One must realize that when meeting a new doctor, they ask patients about their health conditions, allergies, drugs…therefore, a very large part of the data that the doctor inputs in their EHR comes directly from patients. That’s one reason why it’s critical that patients have access to all of their health data.

Other reasons are: to have data with them on holidays or on a business trip, to be able to ask for a second advice, to share with family members (in difficult health situations, patients have a hard time understanding all the medical information they receive), etc. That is one of the reasons why Andaman7 was built as a full PHR, with all data stored locally (for privacy, for security and because internet is not available everywhere, cf less developed countries, rural areas, inside a hospital,...)

Secondly, the outcomes of my son’s and my cancer were very different.

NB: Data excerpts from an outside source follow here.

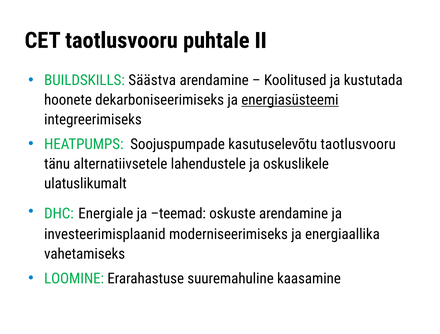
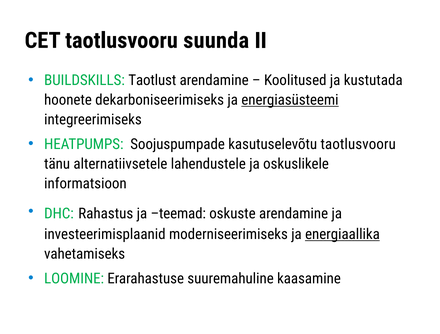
puhtale: puhtale -> suunda
Säästva: Säästva -> Taotlust
ulatuslikumalt: ulatuslikumalt -> informatsioon
Energiale: Energiale -> Rahastus
energiaallika underline: none -> present
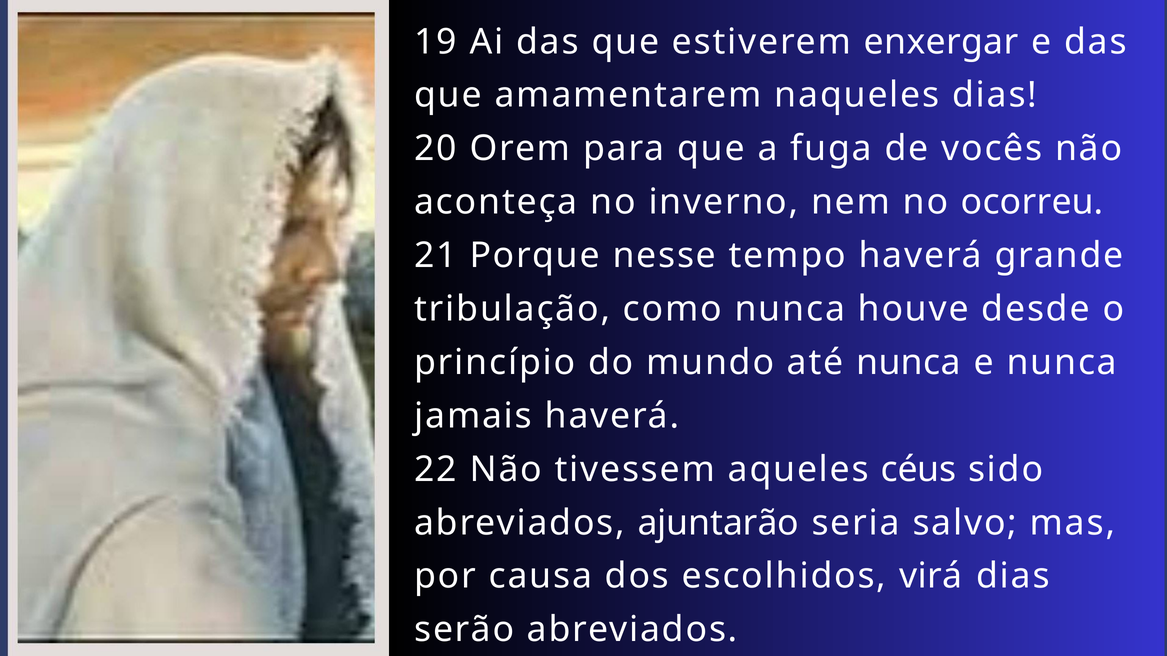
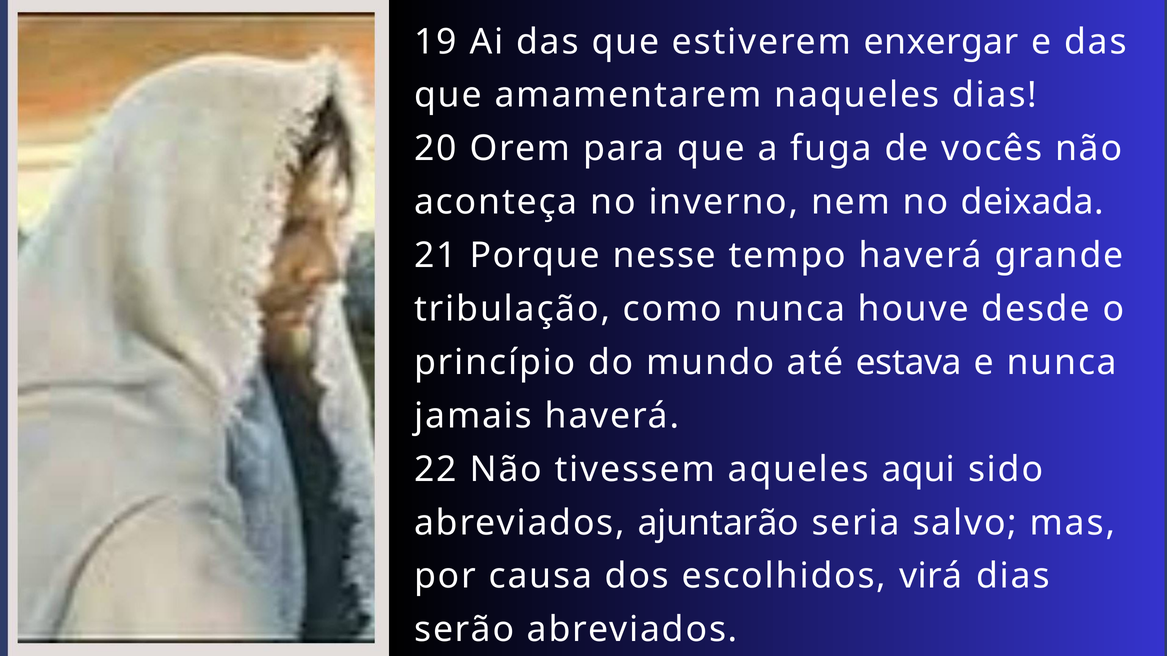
ocorreu: ocorreu -> deixada
até nunca: nunca -> estava
céus: céus -> aqui
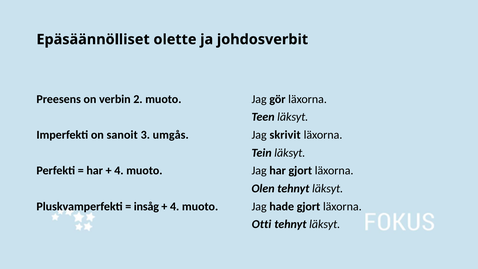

It was very easy to manage for me (no chemo, no difficult treatment: only a very efficient pill, with no side effects), and very hard for my son: one year tough chemo, radiotherapy, bone marrow transplant and amputation of his right leg…

Hence the idea to share patients benefits and needs of the medical research industry, which is to collect quality data on a permanent basis. With more data, there is more, cheaper and faster research, thus new targeted treatments. With such a targeted treatment for Ewing sarcoma, my son would still have his leg.

OSP: You mention the system’s attention to protecting security and patient privacy. How does your system accomplish that, and why is that important (beyond legal requirements)?

VK: All the data is stored locally on a smartphone (with backups mechanisms available to patients, see our FAQ). There is NO medical data in the cloud.

The staff at Andaman7 does not have access to our patients’ data. The system was built this way: “security by design.”

Also, no data is shared unless a specific action is done by the patient and explicit consent is given by them: “privacy by default”. Beyond legal requirements, this helps build trust, which is essential in the healthcare sector.

OSP: You bring up an interesting point about the disparity between the American and European sectors. Could you please elaborate, and comment on how that might influence the development of technologies you offer?

VK: I don’t think there is a huge difference in the intrinsic quality of care. The financing is very different, however.

In Europe, most countries are based on a contribution by each via taxes (social security cost) that help pay for healthcare for those that need it. In the USA, the approach is a lot more individualistic and run by the private sector.

My treatment costs 2000€ (about $2,400 USD) per month and the typical cost of a chemotherapy is over 100,000€ (about $120,000 USD). So, whatever the system, an individual can not sustain the cost of healthcare in some situations.

Therefore we need “solidarity” systems, whatever the approach. It’s clear there are pros and cons to both systems. I don’t do politics.

There is also a different sensibility to privacy. Europeans are a lot more cautious with their private information while in the USA, big tech companies using a lot of private/semi-private data as the core of their business model have a tendency to reduce the privacy of citizens. However, as surprising as it might look, GDPR-like approaches are more and more developed by various countries (California Privacy Rights Act in 2020, Brazilian General Data Protection Law 2018, etc).

OSP: Is there anything you’d like to add about your technology, company, etc?

What we are trying to do at Andaman7, is to both help patients get in control of their health data (at no cost) and get revenue from B2B projects with medical research, hospitals, etc. to cover the costs of building and running a platform like Andaman7.

We chose a classic “for profit company” approach vs a “foundation” so that we could attract private investors and shoot for the moon: Everyone has the right to good health and well-being of himself and of his family (Article 25 of The Universal Declaration of Human Rights).

We believe such an approach can do well and do good at the same time.